As an exercise in open democracy, the conclave is clearly a non-starter. The problem is finding an alternative. To many liberal-minded Catholics, the solution is evident: the pope should be elected, but not by the cardinals. After all, one or other pope has appointed all the cardinals to their office – and John Paul II himself chose all but three of the 117 who will elect his successor. Instead of the cardinals, the argument runs, the pope should be chosen by a synod of bishops. As members of the bishops’ synod are elected – albeit by their fellow bishops – there would be at least a semblance of greater democracy, possibly even a hint of representative government.

This is a view I do not share. For all the bishops of the world, whether in a general council of the church or in the more manageable synod, to elect the pope would be rather like members of the board electing a CEO. But a CEO for the whole church is precisely not the role of a bishop of Rome. True, in some people’s understanding he may be a CEO in his own diocese, but he is not theologically CEO of the Roman Catholic Church. This is a role the popes have taken upon themselves.

The present system of election by cardinals preserves the fiction that the pope, as Bishop of Rome, is elected by members of his own diocese; thus, the cardinals all hold “titular” appointments in and around Rome. This is a 1,000-year old practice which it will be difficult to change – but it cannot really be changed until the role of the Bishop of Rome itself is drastically revised, and downgraded from that of a CEO. No matter how desirable, that is not going to happen in the near future. A campaign for greater democracy in the church should start elsewhere.

Two steps to reform

There are, I suggest, two steps that might more easily be taken. First, the process of choosing bishops in diocese other than Rome could be made more open and democratic. Canon law at present expects “soundings” to be taken, and forwarded to Rome by members of the Vatican’s diplomatic staff. Also, diocesan bishops themselves are expected regularly to suggest the names of possible future bishops to Rome. It is questionable whether Rome ought to have any say in this process at all, but that is a different issue.

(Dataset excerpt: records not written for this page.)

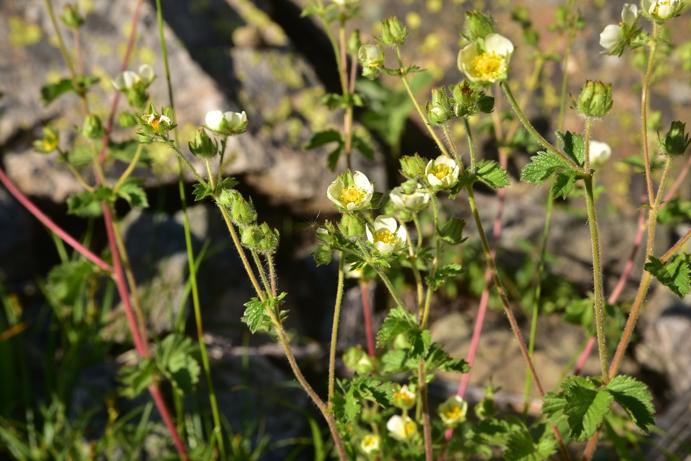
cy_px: 230
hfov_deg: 39.6
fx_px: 960
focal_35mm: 50
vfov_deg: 27.0
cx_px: 346
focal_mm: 50
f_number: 14
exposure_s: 1/160
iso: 160
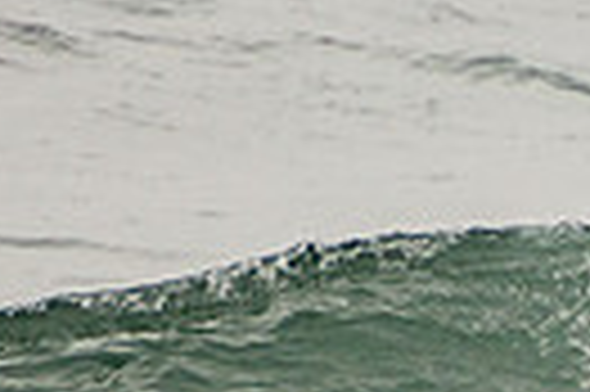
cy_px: 538
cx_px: 766
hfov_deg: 0.8
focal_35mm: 2658
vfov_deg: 0.5
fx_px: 43507
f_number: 5.6
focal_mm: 400
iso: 360
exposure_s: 1/1250
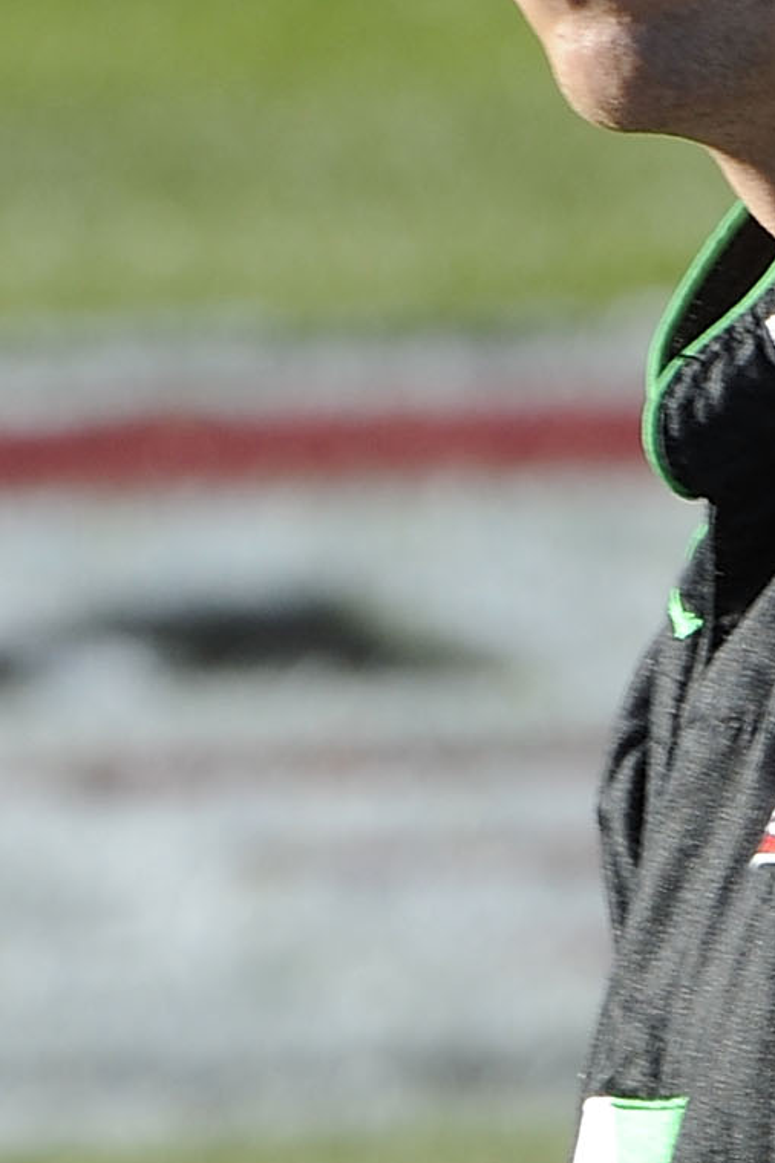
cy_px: 1302
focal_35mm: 1224
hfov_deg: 1.1
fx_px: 39558
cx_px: 633
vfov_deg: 1.7
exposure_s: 1/160
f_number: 11
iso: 400
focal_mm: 310
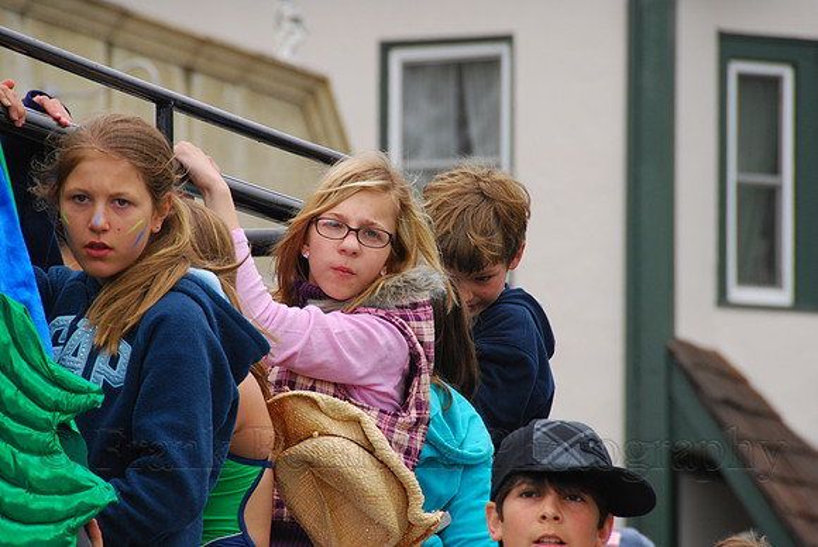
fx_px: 6823
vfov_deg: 4.6
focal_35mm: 300
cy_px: 274
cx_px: 409
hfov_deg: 6.9
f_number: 8
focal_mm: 200
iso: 250
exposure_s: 1/180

I would propose that the process be made far more transparent, and that Rome be expected in normal circumstances to accept the decision arrived at in each diocese. More to the point, however, is the process of consultation itself. It ought to be wide. Papal diplomats are expected to talk to leading Catholics – and I think they do – but what group of people, in nuncios’ minds, constitute “leading Catholics”? Why not include everyone in this process?

The obvious way of doing this is by democratic election of bishops. Of course this process is not without its problems. One such democratic election in Rome – albeit in the 4th century – left over 150 people dead. That may not be typical, but the evidence, such as it is, suggests that the system did not really work too well. Maybe the situation has changed, but I doubt that the church is going to be ready for so much democracy in the near future. Possibly a more satisfactory means of encouraging greater democracy in the church, at least for now, is a process of widespread consultation followed by a decision taken, not by the nuncio or in Rome, but in a diocesan synod.

This brings me to the second step. It is the law of the church that only priests may hold juridical authority. I realise there is a theological argument why this should be so, but I don’t find it convincing: why should eucharistic leadership entail leadership in every significant area of the church’s life? I would therefore like to see diocesan synods made up of lay people as well as clergy, whose decisions should be binding (otherwise people would not take the synods seriously).

There are, admittedly, all sorts of problems with synodal government. Such problems are experienced both in the Orthodox churches and in the Church of England. But clergy in the Roman Catholic Church currently are unaccountable – except, oddly, in financial matters – to the lay people whom they exist to serve, and upon whom they very largely depend for their salaries. This situation ought not to be allowed to survive long into the next papacy.